Categories: Opinion
| On 7 years ago

R14m Nsfas student portrayed a false image because Instagram is watching

By Kekeletso Nakeli

The story of the NSFAS girl is in actual fact a microscopic look at the South African condition.

A young woman in South Africa who lives a life she cannot afford, on credit, because Instagram is watching.

Peruvian wigs were worn, baby showers were thrown, photos were taken and there were pouts showing off expensive lips. For a moment, she looked like a cover girl on a glossy read.

But now she cannot exchange the number of likes to help recoup the money needed to settle the R800 000-odd bill.

This was surely one expensive party, and unfortunately its hangover is no computer error! Now the young lady’s grandmother has come out to say “if she had at least built me a house”…

You see, the queen of bling forgot to take care of home, like many other South Africans, from celebrities to the person on the street.

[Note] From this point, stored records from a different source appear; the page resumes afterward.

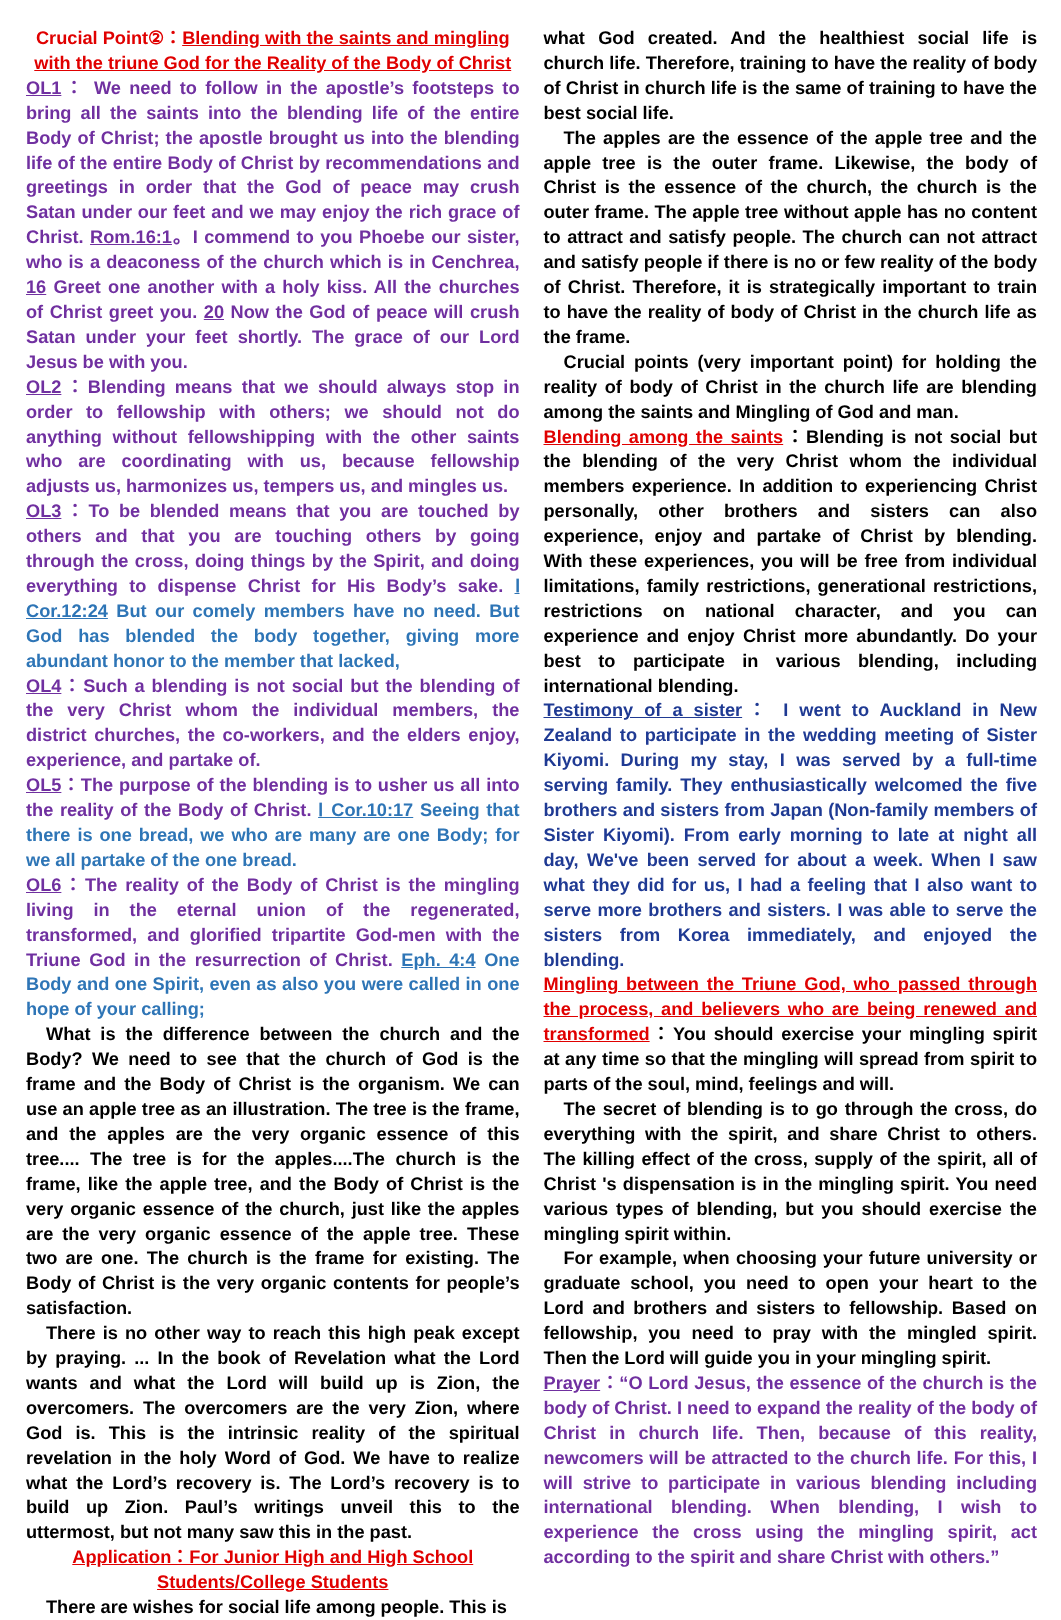Crucial Point②：Blending with the saints and mingling with the triune God for the Reality of the Body of Christ
OL1： We need to follow in the apostle’s footsteps to bring all the saints into the blending life of the entire Body of Christ; the apostle brought us into the blending life of the entire Body of Christ by recommendations and greetings in order that the God of peace may crush Satan under our feet and we may enjoy the rich grace of Christ. Rom.16:1。I commend to you Phoebe our sister, who is a deaconess of the church which is in Cenchrea, 16 Greet one another with a holy kiss. All the churches of Christ greet you. 20 Now the God of peace will crush Satan under your feet shortly. The grace of our Lord Jesus be with you.
OL2：Blending means that we should always stop in order to fellowship with others; we should not do anything without fellowshipping with the other saints who are coordinating with us, because fellowship adjusts us, harmonizes us, tempers us, and mingles us.
OL3：To be blended means that you are touched by others and that you are touching others by going through the cross, doing things by the Spirit, and doing everything to dispense Christ for His Body’s sake. Ⅰ Cor.12:24 But our comely members have no need. But God has blended the body together, giving more abundant honor to the member that lacked,
OL4：Such a blending is not social but the blending of the very Christ whom the individual members, the district churches, the co-workers, and the elders enjoy, experience, and partake of.
OL5：The purpose of the blending is to usher us all into the reality of the Body of Christ. Ⅰ Cor.10:17 Seeing that there is one bread, we who are many are one Body; for we all partake of the one bread.
OL6：The reality of the Body of Christ is the mingling living in the eternal union of the regenerated, transformed, and glorified tripartite God-men with the Triune God in the resurrection of Christ. Eph. 4:4 One Body and one Spirit, even as also you were called in one hope of your calling;
What is the difference between the church and the Body? We need to see that the church of God is the frame and the Body of Christ is the organism. We can use an apple tree as an illustration. The tree is the frame, and the apples are the very organic essence of this tree.... The tree is for the apples....The church is the frame, like the apple tree, and the Body of Christ is the very organic essence of the church, just like the apples are the very organic essence of the apple tree. These two are one. The church is the frame for existing. The Body of Christ is the very organic contents for people’s satisfaction.
There is no other way to reach this high peak except by praying. ... In the book of Revelation what the Lord wants and what the Lord will build up is Zion, the overcomers. The overcomers are the very Zion, where God is. This is the intrinsic reality of the spiritual revelation in the holy Word of God. We have to realize what the Lord’s recovery is. The Lord’s recovery is to build up Zion. Paul’s writings unveil this to the uttermost, but not many saw this in the past.
Application：For Junior High and High School Students/College Students
There are wishes for social life among people. This is
what God created. And the healthiest social life is church life. Therefore, training to have the reality of body of Christ in church life is the same of training to have the best social life.
The apples are the essence of the apple tree and the apple tree is the outer frame. Likewise, the body of Christ is the essence of the church, the church is the outer frame. The apple tree without apple has no content to attract and satisfy people. The church can not attract and satisfy people if there is no or few reality of the body of Christ. Therefore, it is strategically important to train to have the reality of body of Christ in the church life as the frame.
Crucial points (very important point) for holding the reality of body of Christ in the church life are blending among the saints and Mingling of God and man.
Blending among the saints：Blending is not social but the blending of the very Christ whom the individual members experience. In addition to experiencing Christ personally, other brothers and sisters can also experience, enjoy and partake of Christ by blending. With these experiences, you will be free from individual limitations, family restrictions, generational restrictions, restrictions on national character, and you can experience and enjoy Christ more abundantly. Do your best to participate in various blending, including international blending.
Testimony of a sister： I went to Auckland in New Zealand to participate in the wedding meeting of Sister Kiyomi. During my stay, I was served by a full-time serving family. They enthusiastically welcomed the five brothers and sisters from Japan (Non-family members of Sister Kiyomi). From early morning to late at night all day, We've been served for about a week. When I saw what they did for us, I had a feeling that I also want to serve more brothers and sisters. I was able to serve the sisters from Korea immediately, and enjoyed the blending.
Mingling between the Triune God, who passed through the process, and believers who are being renewed and transformed：You should exercise your mingling spirit at any time so that the mingling will spread from spirit to parts of the soul, mind, feelings and will.
The secret of blending is to go through the cross, do everything with the spirit, and share Christ to others. The killing effect of the cross, supply of the spirit, all of Christ 's dispensation is in the mingling spirit. You need various types of blending, but you should exercise the mingling spirit within.
For example, when choosing your future university or graduate school, you need to open your heart to the Lord and brothers and sisters to fellowship. Based on fellowship, you need to pray with the mingled spirit. Then the Lord will guide you in your mingling spirit.
Prayer：“O Lord Jesus, the essence of the church is the body of Christ. I need to expand the reality of the body of Christ in church life. Then, because of this reality, newcomers will be attracted to the church life. For this, I will strive to participate in various blending including international blending. When blending, I wish to experience the cross using the mingling spirit, act according to the spirit and share Christ with others.”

She forgot to make sure that, when all is said and done, she still had a place to call home.

We can all sit in judgment and declare that we would have done better under the same circumstances, but we have never been under the same temptation … so let’s not even hop on that bus.

Having seen the conditions that her grandmother lived in, if that were me it would have been the very first thing I would have taken care of.

At the least I would have been paying back the money from an erected and sturdy home. Three months down the line, the weave is itchy and the party confetti is gone with the wind.

Gogo’s house is still dilapidated and she is living with neighbours because of the poverty back home. This is the norm in South African society.

What do I mean? I mean, remember the skhothane phrase they shouted from Quantum taxis, dressed in expensive Italian clothing with Ultra Mel dripping from their barely legal mouths.

But they slept on a three-quarter sponge mattress at home, right next to their expensive shoes, right after a pap and cabbage meal.

All so that we can present glitz and glam to people who can do nothing for us.